Nicole Starosielski, "The Undersea Network" (Duke UP, 2015)

Summary

Nicole Starosielski's new book brings an environmental and ecological consciousness to the study of digital media and digital systems, and it is a must-read. The Undersea Network (Duke University Press, 2015) looks carefully and imaginatively at the geography of undersea cable networks, paying special attention to the materiality of network infrastructure and its relationships with the histories of the Pacific.

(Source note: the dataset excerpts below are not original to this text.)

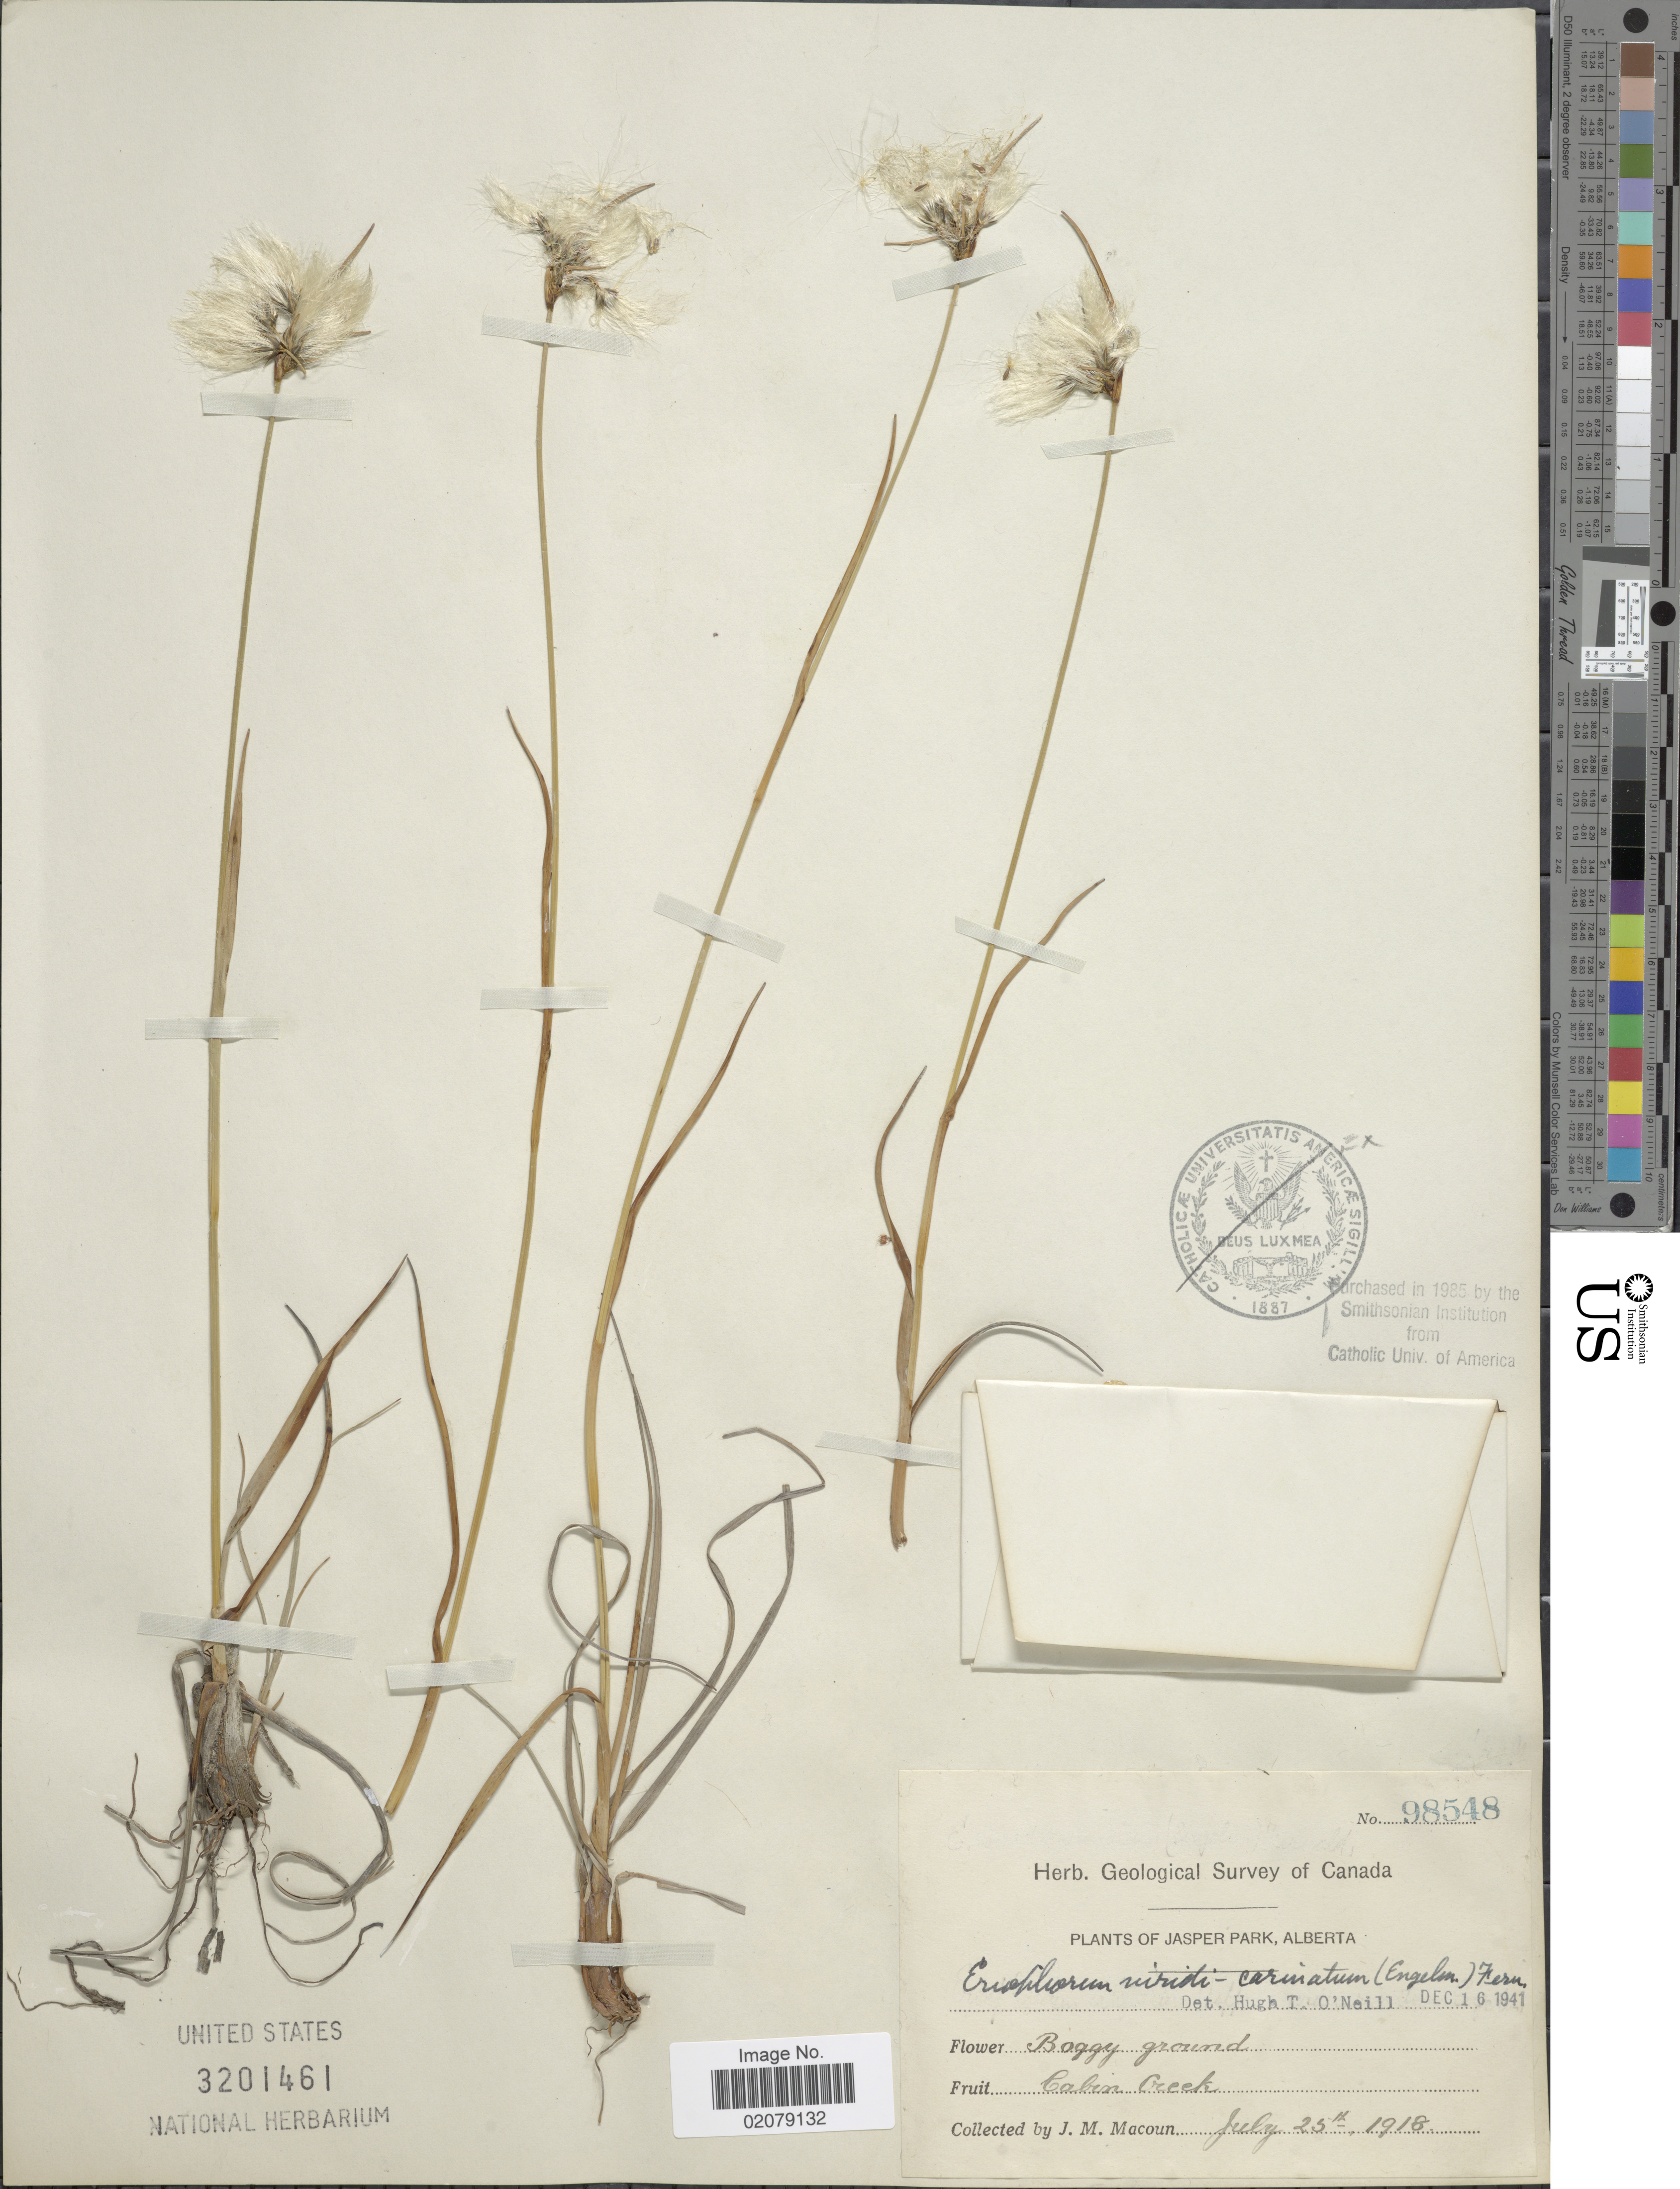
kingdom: Plantae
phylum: Tracheophyta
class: Liliopsida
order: Poales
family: Cyperaceae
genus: Eriophorum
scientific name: Eriophorum viridicarinatum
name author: (Englem.) Fernald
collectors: J. M. Macoun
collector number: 98548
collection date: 1918-07-23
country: Canada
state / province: Alberta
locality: Jasper Park, Alberta, Cabin Creek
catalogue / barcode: US 3201461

The book revises what we think we know about the infrastructure of global networks: they are not "wireless," but wired; not rhizomatic and distributed, but semicentralized; not deterritorialized, but "territorially entrenched"; not resilient, but precarious and vulnerable; and not urban, but rural and aquatic. After providing a broad overview of three major eras of cable development - the copper cables of the 1850s-1950s, the coaxial cables of the 1950s-1980s, and the fiber-optic cables of the 1990s on, in each case focusing on the importance of security, insulation, and interconnection - Starosielski analyzes how cables have become embedded into existing natural and cultural environments in a number of specific sites in Hawai'i, California, New Zealand, British Columbia, Tahiti, Guam, Fiji, Yap, and beyond. Countering the rhetorical pull of terms like "flow" that tend to provoke an approach to media that is deterritorializing and dematerializing, Starosielski instead turns readers' attention to the ecological dimension of media and the fixed, material investments grounding today's communication networks. It is a brilliant book that deserves a wide readership. Don't miss the website that is woven together with the book: www.surfacing.in.